- [Task goal]
Every record below should be printed exactly as given.

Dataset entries
— BEGIN —
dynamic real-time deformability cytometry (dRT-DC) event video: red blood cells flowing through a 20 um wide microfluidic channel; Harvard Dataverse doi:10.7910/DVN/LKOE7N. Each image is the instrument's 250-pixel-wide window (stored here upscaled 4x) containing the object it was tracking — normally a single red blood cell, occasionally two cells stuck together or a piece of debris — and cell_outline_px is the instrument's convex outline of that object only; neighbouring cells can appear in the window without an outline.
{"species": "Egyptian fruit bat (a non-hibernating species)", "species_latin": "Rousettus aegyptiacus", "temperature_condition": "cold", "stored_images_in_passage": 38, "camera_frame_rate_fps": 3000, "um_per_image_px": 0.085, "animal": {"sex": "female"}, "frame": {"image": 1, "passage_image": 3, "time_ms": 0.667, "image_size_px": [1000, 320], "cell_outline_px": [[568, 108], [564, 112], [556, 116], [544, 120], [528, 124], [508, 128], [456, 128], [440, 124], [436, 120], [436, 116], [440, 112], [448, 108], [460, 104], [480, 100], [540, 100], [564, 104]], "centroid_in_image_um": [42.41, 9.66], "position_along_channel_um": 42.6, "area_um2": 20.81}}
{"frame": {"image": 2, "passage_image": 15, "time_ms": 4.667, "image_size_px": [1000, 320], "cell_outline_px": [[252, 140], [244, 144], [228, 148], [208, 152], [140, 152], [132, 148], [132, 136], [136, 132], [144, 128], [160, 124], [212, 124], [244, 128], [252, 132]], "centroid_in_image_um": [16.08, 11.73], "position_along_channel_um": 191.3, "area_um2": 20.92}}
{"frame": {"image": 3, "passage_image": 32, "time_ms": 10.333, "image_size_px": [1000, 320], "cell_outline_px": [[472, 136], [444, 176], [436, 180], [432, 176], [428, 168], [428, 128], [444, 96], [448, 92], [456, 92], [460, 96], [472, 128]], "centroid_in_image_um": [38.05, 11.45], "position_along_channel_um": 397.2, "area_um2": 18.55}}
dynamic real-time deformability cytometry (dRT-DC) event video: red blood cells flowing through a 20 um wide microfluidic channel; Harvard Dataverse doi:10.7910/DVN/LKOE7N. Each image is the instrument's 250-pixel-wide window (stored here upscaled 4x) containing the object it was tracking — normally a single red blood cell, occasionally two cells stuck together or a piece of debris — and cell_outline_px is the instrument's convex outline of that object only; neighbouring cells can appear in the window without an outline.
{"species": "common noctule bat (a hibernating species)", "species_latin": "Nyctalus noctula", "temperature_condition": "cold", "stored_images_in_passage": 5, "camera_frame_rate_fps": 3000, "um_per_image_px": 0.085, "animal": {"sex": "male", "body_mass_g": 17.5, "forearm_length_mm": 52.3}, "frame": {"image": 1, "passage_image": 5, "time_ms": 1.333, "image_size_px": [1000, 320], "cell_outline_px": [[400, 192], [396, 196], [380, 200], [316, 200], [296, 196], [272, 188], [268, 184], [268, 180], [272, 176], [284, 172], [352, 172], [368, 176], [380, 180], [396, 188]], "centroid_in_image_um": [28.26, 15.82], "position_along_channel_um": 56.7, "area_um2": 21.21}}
— END —
- [Result]
dynamic real-time deformability cytometry (dRT-DC) event video: red blood cells flowing through a 20 um wide microfluidic channel; Harvard Dataverse doi:10.7910/DVN/LKOE7N. Each image is the instrument's 250-pixel-wide window (stored here upscaled 4x) containing the object it was tracking — normally a single red blood cell, occasionally two cells stuck together or a piece of debris — and cell_outline_px is the instrument's convex outline of that object only; neighbouring cells can appear in the window without an outline.
{"species": "Egyptian fruit bat (a non-hibernating species)", "species_latin": "Rousettus aegyptiacus", "temperature_condition": "cold", "stored_images_in_passage": 38, "camera_frame_rate_fps": 3000, "um_per_image_px": 0.085, "animal": {"sex": "female"}, "frame": {"image": 1, "passage_image": 3, "time_ms": 0.667, "image_size_px": [1000, 320], "cell_outline_px": [[568, 108], [564, 112], [556, 116], [544, 120], [528, 124], [508, 128], [456, 128], [440, 124], [436, 120], [436, 116], [440, 112], [448, 108], [460, 104], [480, 100], [540, 100], [564, 104]], "centroid_in_image_um": [42.41, 9.66], "position_along_channel_um": 42.6, "area_um2": 20.81}}
{"frame": {"image": 2, "passage_image": 15, "time_ms": 4.667, "image_size_px": [1000, 320], "cell_outline_px": [[252, 140], [244, 144], [228, 148], [208, 152], [140, 152], [132, 148], [132, 136], [136, 132], [144, 128], [160, 124], [212, 124], [244, 128], [252, 132]], "centroid_in_image_um": [16.08, 11.73], "position_along_channel_um": 191.3, "area_um2": 20.92}}
{"frame": {"image": 3, "passage_image": 32, "time_ms": 10.333, "image_size_px": [1000, 320], "cell_outline_px": [[472, 136], [444, 176], [436, 180], [432, 176], [428, 168], [428, 128], [444, 96], [448, 92], [456, 92], [460, 96], [472, 128]], "centroid_in_image_um": [38.05, 11.45], "position_along_channel_um": 397.2, "area_um2": 18.55}}
dynamic real-time deformability cytometry (dRT-DC) event video: red blood cells flowing through a 20 um wide microfluidic channel; Harvard Dataverse doi:10.7910/DVN/LKOE7N. Each image is the instrument's 250-pixel-wide window (stored here upscaled 4x) containing the object it was tracking — normally a single red blood cell, occasionally two cells stuck together or a piece of debris — and cell_outline_px is the instrument's convex outline of that object only; neighbouring cells can appear in the window without an outline.
{"species": "common noctule bat (a hibernating species)", "species_latin": "Nyctalus noctula", "temperature_condition": "cold", "stored_images_in_passage": 5, "camera_frame_rate_fps": 3000, "um_per_image_px": 0.085, "animal": {"sex": "male", "body_mass_g": 17.5, "forearm_length_mm": 52.3}, "frame": {"image": 1, "passage_image": 5, "time_ms": 1.333, "image_size_px": [1000, 320], "cell_outline_px": [[400, 192], [396, 196], [380, 200], [316, 200], [296, 196], [272, 188], [268, 184], [268, 180], [272, 176], [284, 172], [352, 172], [368, 176], [380, 180], [396, 188]], "centroid_in_image_um": [28.26, 15.82], "position_along_channel_um": 56.7, "area_um2": 21.21}}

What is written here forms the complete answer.